Explore the material ->
A: Please retype part of the striped toothpaste article word for word, beginning at the words "When Leite’s team" and stopping after the words "rinsing and disposal.".
B: List every heading in the striped toothpaste article that is written as a question.

Selected extract ->
>>>>

Toothpaste is closer to liquid than solid, so it’s surprising that it doesn’t mix in its container, and not just doesn’t mix but can actually come out with clear stripes. How do toothpaste manufacturers pull this trick off?

Scientists design striped toothpaste with colorful portions that maintain their own thickness and viscosity, meaning they won’t mix even easily in the tube. The nozzle is then divided so that when you squeeze the tube, the toothpaste comes out evenly and consistently, resulting in tidy stripes.

Let’s get into the details of how toothpaste manufacturers achieve this amazing feat.

Does All Toothpaste Have Stripes?

Toothpaste and tube

Interestingly, not all toothpaste brands have stripes. Even in the ones that do, not all the toothpaste in the tube is arranged in those thin, uniform bands. Indeed, the illusion of Aquafresh (on Amazon) and other manufacturer’s signature stripes, for example, only happens as you squeeze out the toothpaste onto your brush.

People have theorized that most of the tube is filled with plain white toothpaste. They argue that the trick lies at the top sloping part of the tube, which has colored gel.

They claim that the toothpaste only gets its stripes by rubbing against the gel, which is squeezed into slots running inside the nozzle at the top of the tube. While this all might seem convincing, nothing could be further from the truth.

Science is usually at play whenever you stumble upon something that looks unexplainably magical, like the engineering miracle behind striped toothpaste. The toothpaste inside your tube has layers with different colors and physical properties. A machine fills the tube from the bottom with all three colored layers, just like those that fill ice cream cones.

Why Does Toothpaste Come Out in Stripes?

Toothpaste manufacturers design their bright stripes in a way that maintains their thickness and flow under different pressures, allowing the squiggles that end up on your brush to come out looking sharp every time. 

This isn’t meant to take a shot at your sanity. A great deal of scientific research goes into making oral care products so that they’re functional, highly effective, and visually appealing.

The trick behind the crisp nature of the stripes lies in what scientists call “rheological behavior.” Rheology is the science of how solids and liquids deform under stress. Essentially, striped toothpastes are purposefully made to hold their position and consistency regardless of the pressure you apply to the tube.

The toothpaste indeed has different colors, and by squeezing it out of a divided nozzle, the stripes come out precisely and consistently. The colored paste on the edges of the tube pushes faster and comes out first, so the stripes dispense evenly.

The stripes are ordinarily thick when the toothpaste is at rest inside the tube. However, the toothpaste yields as you squeeze the tube, making it thinner so it can flow out easily. But because the dyed parts maintain their rheology, they’ll ooze with the same speed and consistency, maintaining their position in the dispensed toothpaste.

How Do The Stripes Get Separated?


It mostly boils down to the thickness and viscosity of the paste. These physical properties are also the key to why a huge lump of toothpaste doesn’t run off the end of your toothbrush as you squeeze it out.

As Colgate scientist Sergio Leite explains, toothpaste isn’t as easy to mix as one may imagine, no matter how much you mangle the tube. “It may look like you’re mixing, but you’re not really mixing,” he says.

There’s no hidden technology in the sloping part of the tube or any fancy subdivisions for packing striped toothpaste.

When Leite’s team is developing a new product, it has to ensure the toothpaste in each stripe maintains its physical properties, ensuring no colored layer will squeeze out faster than the other. It’s also the reason the stripes stay intact once you’ve squeezed the toothpaste out.

The toothpaste also employs a clever technology called “thixotropic rheology.” Once you’ve stopped applying pressure, like when the toothpaste sits on your brush, the stripes maintain their thickness, making the toothpaste look like a three-striped cylinder.

But when you brush, the agitation makes it thin out in your mouth for easy rinsing and disposal.

<<<<

Dataset ->

>>>>

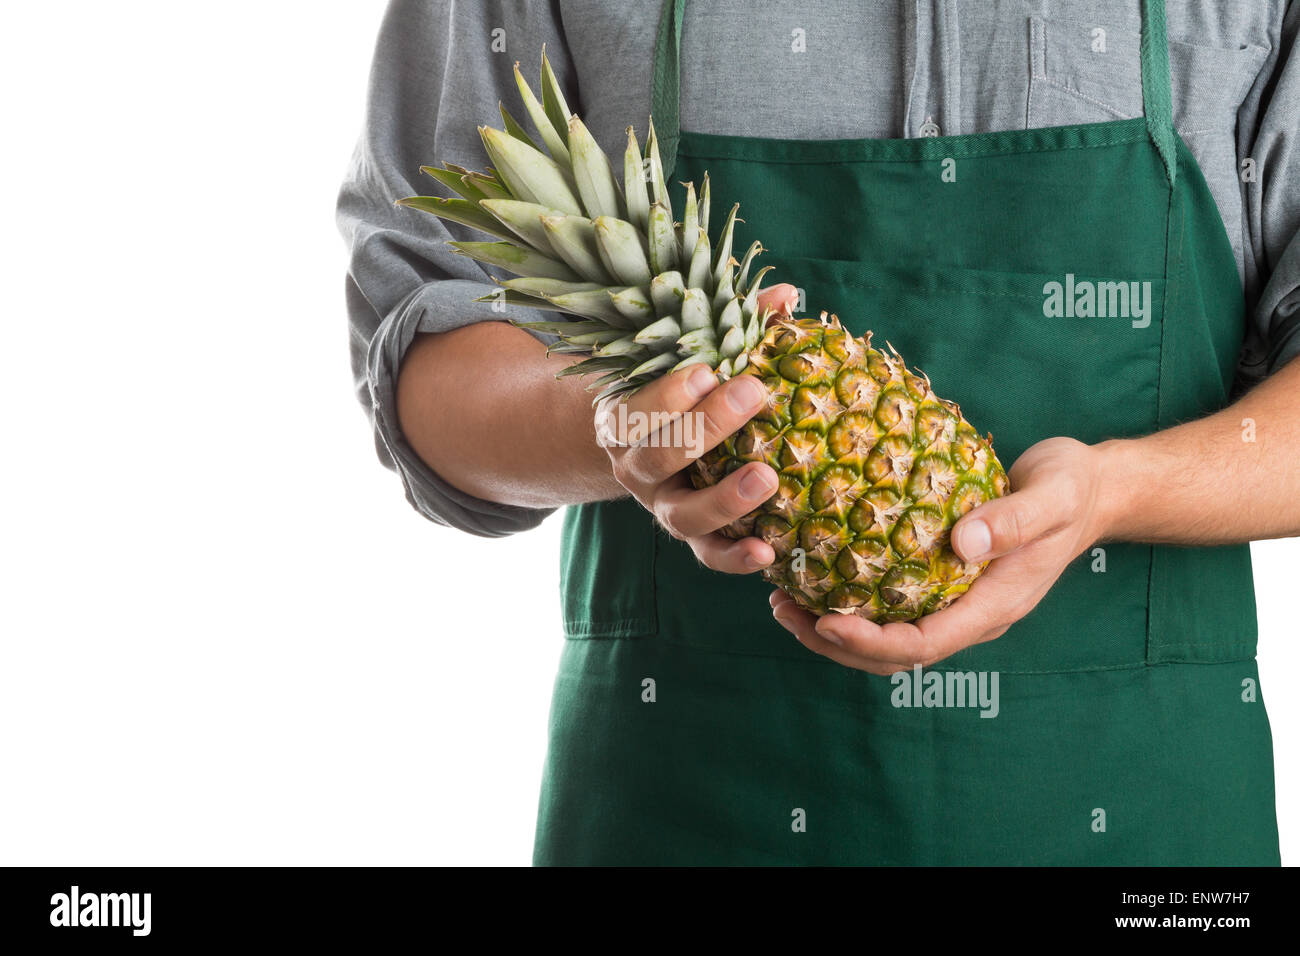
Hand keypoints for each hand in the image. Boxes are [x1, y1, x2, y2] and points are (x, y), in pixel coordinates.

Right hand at [595, 284, 798, 572]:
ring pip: (682, 514)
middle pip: (660, 457)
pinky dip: (735, 558)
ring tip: (768, 478)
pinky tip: (768, 553)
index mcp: (623, 418)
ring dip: (724, 499)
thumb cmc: (684, 390)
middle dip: (707, 427)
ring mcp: (662, 506)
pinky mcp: (692, 537)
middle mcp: (635, 468)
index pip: (633, 410)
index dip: (666, 394)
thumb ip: (736, 325)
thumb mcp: (694, 355)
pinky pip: (708, 555)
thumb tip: (788, 295)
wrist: (652, 444)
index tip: (706, 369)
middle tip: (754, 393)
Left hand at [770, 437, 1112, 672]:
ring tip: (783, 601)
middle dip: (835, 643)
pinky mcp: (945, 582)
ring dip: (834, 628)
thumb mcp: (1052, 497)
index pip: (922, 644)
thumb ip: (1013, 521)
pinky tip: (816, 575)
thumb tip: (961, 544)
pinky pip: (893, 607)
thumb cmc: (1072, 490)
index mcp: (993, 605)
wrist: (1091, 489)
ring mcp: (957, 602)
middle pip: (894, 654)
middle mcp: (970, 614)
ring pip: (888, 637)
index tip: (825, 621)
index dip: (870, 641)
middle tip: (783, 611)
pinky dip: (851, 600)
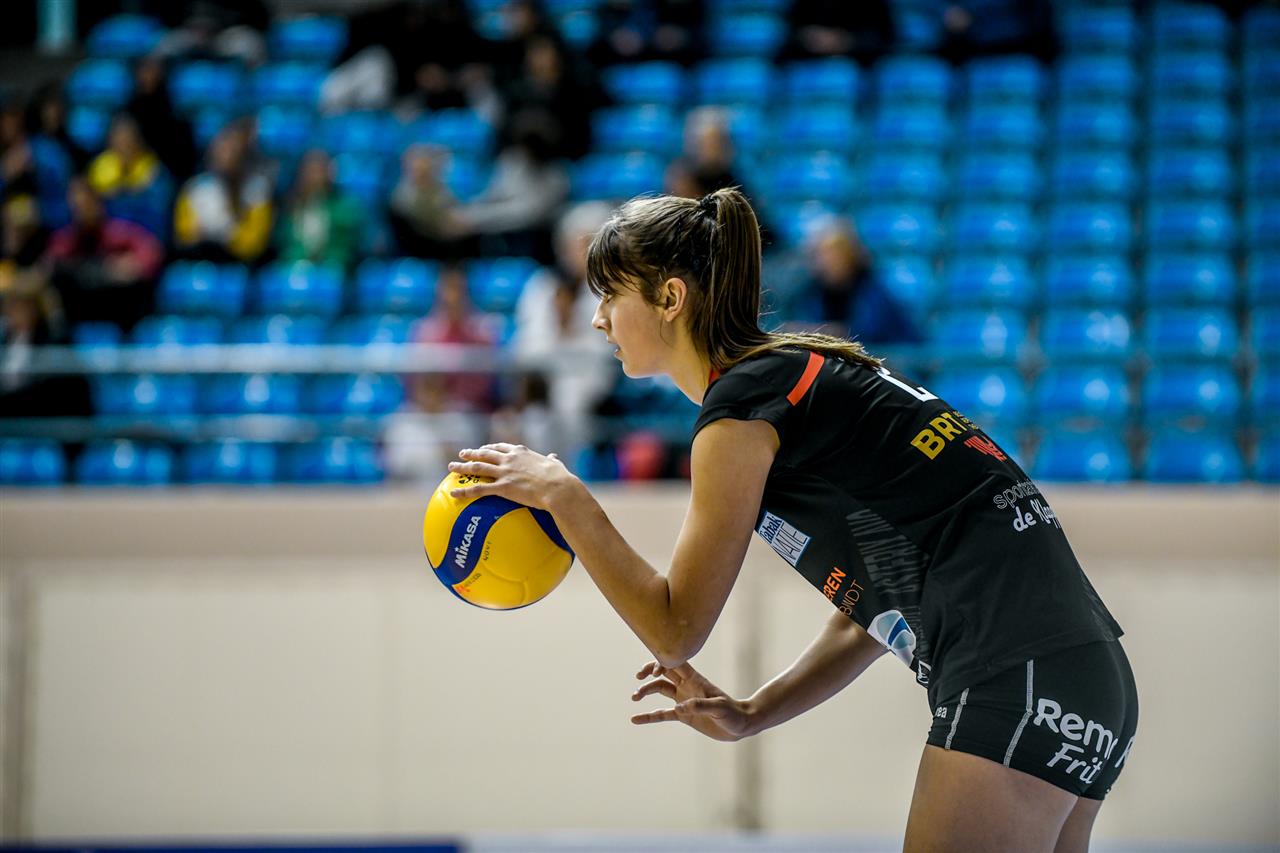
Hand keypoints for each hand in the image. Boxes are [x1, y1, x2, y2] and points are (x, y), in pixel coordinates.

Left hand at [447, 442, 578, 510]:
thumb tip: (554, 457)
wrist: (558, 488)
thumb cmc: (560, 478)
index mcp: (521, 452)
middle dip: (472, 453)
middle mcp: (510, 459)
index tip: (484, 448)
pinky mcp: (502, 487)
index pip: (502, 447)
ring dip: (462, 467)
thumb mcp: (556, 465)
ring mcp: (504, 472)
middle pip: (485, 454)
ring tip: (452, 467)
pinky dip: (464, 491)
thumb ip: (552, 460)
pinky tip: (453, 494)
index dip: (491, 447)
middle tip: (462, 453)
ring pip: (478, 468)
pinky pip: (479, 489)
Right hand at [630, 661, 754, 742]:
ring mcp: (684, 700)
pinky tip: (635, 719)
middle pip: (664, 673)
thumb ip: (701, 705)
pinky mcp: (683, 715)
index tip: (653, 674)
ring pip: (660, 690)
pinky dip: (649, 716)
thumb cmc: (733, 713)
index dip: (662, 663)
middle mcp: (687, 687)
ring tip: (633, 698)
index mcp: (695, 680)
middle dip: (649, 671)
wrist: (741, 726)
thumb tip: (679, 707)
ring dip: (646, 691)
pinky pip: (662, 714)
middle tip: (638, 677)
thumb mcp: (719, 708)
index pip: (675, 664)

<<<<

Expected results ->
A:
When Leite’s team is developing a new product, it has to ensure the toothpaste in each stripe maintains its physical properties, ensuring no colored layer will squeeze out faster than the other. It’s also the reason the stripes stay intact once you’ve squeezed the toothpaste out.

The toothpaste also employs a clever technology called “thixotropic rheology.” Once you’ve stopped applying pressure, like when the toothpaste sits on your brush, the stripes maintain their thickness, making the toothpaste look like a three-striped cylinder.

But when you brush, the agitation makes it thin out in your mouth for easy rinsing and disposal.

B:
Does All Toothpaste Have Stripes?
Why Does Toothpaste Come Out in Stripes?
How Do The Stripes Get Separated?